Dataset records
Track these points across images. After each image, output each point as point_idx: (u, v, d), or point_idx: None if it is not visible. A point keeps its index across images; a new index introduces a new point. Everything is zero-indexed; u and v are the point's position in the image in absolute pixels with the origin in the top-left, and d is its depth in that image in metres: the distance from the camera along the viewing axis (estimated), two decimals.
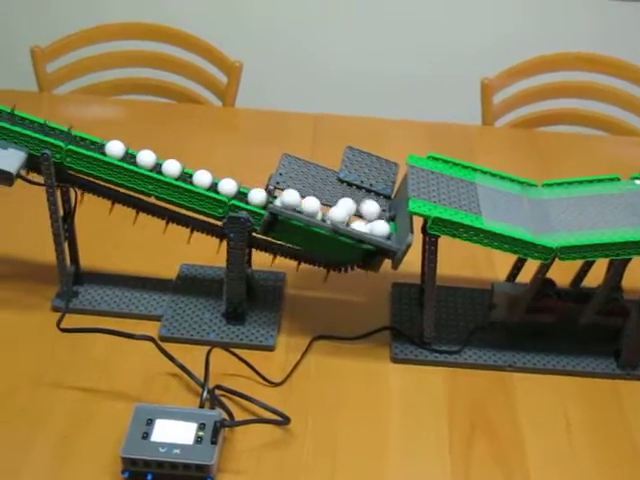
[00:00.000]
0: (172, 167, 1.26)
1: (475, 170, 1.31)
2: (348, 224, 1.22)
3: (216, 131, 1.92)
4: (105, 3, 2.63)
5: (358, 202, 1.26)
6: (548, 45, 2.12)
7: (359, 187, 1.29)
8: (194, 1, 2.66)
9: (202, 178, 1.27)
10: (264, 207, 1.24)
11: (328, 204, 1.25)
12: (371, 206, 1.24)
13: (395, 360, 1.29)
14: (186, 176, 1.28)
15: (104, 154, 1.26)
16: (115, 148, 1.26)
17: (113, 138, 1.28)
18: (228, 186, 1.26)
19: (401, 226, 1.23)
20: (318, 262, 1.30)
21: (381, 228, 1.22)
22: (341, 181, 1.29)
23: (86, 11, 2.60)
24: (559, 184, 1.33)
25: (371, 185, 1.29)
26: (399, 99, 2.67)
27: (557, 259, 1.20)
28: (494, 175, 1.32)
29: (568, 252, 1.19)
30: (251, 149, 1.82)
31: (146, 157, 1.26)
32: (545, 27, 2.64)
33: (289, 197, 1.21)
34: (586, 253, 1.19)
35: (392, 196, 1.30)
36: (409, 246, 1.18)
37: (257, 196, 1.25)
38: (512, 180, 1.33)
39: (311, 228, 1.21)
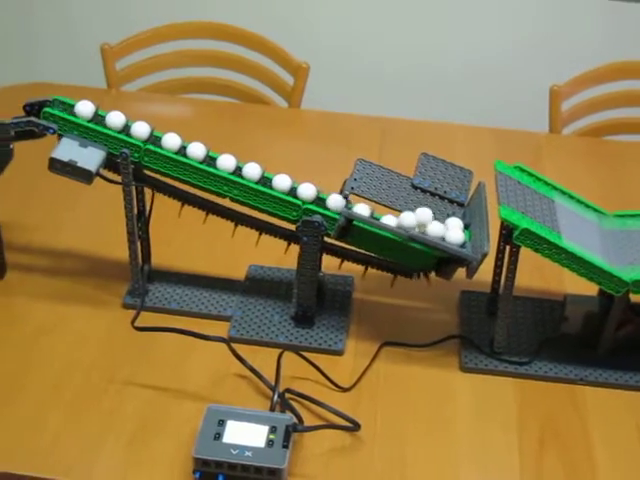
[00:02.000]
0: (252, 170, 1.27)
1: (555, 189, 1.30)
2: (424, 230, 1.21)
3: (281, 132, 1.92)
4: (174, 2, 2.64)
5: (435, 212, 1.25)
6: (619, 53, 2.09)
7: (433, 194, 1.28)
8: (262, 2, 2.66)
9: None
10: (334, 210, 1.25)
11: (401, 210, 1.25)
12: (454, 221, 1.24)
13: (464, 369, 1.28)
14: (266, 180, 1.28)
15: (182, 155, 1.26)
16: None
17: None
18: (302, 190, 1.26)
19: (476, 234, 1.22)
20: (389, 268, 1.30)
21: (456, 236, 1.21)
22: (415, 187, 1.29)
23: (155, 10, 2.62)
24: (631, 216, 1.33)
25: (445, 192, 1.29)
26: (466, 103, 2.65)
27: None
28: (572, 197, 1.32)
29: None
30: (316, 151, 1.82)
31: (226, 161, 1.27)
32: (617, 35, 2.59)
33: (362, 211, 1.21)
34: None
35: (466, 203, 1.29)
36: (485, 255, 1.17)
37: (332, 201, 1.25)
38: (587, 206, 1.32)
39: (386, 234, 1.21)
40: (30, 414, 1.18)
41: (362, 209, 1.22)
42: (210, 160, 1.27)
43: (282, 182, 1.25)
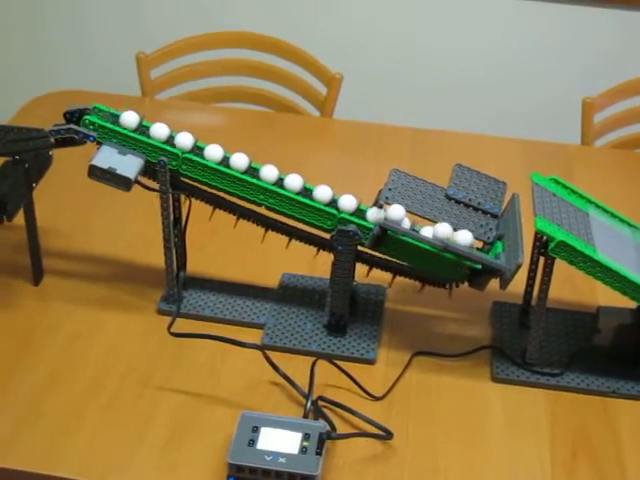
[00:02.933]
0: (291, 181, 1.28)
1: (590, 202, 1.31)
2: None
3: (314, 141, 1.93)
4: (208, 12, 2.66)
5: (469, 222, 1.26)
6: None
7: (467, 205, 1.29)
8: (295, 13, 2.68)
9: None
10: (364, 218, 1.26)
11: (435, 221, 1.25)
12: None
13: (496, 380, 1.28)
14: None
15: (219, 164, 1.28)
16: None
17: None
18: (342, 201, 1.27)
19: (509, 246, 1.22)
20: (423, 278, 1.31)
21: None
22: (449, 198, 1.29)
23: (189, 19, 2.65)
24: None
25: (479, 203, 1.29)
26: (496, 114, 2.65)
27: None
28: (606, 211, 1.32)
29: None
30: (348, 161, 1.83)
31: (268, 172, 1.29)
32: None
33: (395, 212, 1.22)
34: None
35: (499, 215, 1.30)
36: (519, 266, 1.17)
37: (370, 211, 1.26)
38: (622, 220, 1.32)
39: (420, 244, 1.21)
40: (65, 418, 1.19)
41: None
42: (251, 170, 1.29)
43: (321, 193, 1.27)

---

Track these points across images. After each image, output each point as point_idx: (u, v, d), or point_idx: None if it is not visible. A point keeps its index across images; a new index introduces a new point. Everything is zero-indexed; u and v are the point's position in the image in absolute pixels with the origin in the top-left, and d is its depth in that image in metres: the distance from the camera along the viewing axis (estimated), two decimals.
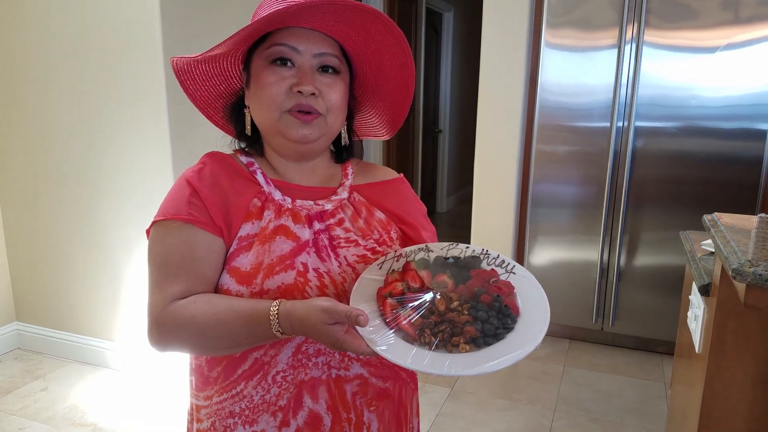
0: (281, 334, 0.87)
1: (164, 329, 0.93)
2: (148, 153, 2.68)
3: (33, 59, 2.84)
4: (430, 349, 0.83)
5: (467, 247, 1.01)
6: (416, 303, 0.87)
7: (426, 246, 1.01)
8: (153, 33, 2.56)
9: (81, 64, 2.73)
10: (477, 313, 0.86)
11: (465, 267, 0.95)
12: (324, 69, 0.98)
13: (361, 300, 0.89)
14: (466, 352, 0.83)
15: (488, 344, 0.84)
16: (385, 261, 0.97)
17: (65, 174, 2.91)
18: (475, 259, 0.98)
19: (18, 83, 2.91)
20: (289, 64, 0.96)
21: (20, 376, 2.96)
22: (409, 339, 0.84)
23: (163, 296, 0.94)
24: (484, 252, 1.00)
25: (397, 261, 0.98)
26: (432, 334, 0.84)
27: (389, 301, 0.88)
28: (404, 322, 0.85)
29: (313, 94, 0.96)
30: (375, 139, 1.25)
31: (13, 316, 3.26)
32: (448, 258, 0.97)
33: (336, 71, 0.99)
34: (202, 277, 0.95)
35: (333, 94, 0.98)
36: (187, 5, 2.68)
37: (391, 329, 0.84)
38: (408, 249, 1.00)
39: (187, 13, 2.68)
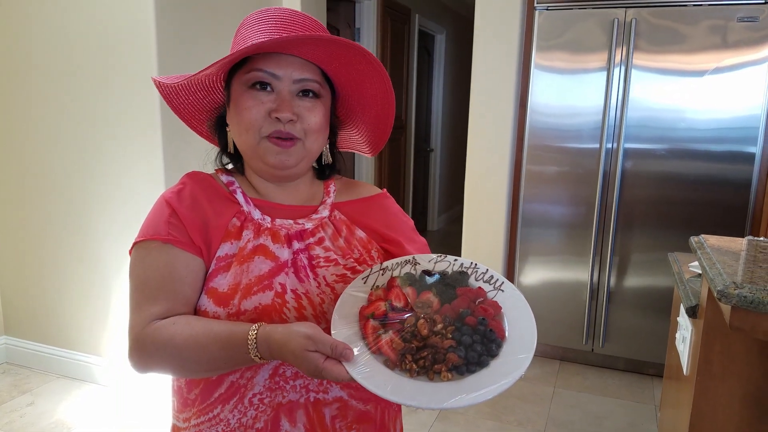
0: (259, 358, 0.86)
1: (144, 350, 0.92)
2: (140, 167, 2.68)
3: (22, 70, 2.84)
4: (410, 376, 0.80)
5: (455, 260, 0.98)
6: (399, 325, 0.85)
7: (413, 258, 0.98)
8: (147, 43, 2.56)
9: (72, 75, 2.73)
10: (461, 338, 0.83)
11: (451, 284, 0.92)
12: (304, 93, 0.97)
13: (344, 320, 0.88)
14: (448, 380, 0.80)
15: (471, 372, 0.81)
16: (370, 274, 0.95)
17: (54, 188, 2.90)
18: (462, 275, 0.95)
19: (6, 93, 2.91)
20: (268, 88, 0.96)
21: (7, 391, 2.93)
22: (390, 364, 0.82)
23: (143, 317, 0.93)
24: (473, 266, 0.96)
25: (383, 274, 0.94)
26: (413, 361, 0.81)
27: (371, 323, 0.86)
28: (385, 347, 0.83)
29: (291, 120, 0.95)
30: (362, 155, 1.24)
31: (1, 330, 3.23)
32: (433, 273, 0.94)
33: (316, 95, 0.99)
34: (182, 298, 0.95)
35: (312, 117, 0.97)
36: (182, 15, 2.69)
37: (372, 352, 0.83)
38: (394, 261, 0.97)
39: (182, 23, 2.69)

→ WORK TASK: Look through the entries above and quote exactly the lines from the line with "22: (409, 339, 0.84)" to the line with "38: (408, 249, 1.00)", counting both of those lines.

→ SOLUTION BELOW:
22: (409, 339, 0.84)
23: (163, 296, 0.94)
24: (484, 252, 1.00)
25: (397, 261, 0.98)
26: (432, 334, 0.84)
27: (389, 301, 0.88)
28: (404, 322, 0.85)
29: (313, 94, 0.96)
30: (375, 139, 1.25)
31: (13, 316, 3.26)
32: (448, 258, 0.97)
33: (336, 71, 0.99)
34: (202, 277, 0.95)
35: (333, 94, 0.98)
36: (187, 5, 2.68)
37: (391, 329, 0.84)
38: (408, 249, 1.00)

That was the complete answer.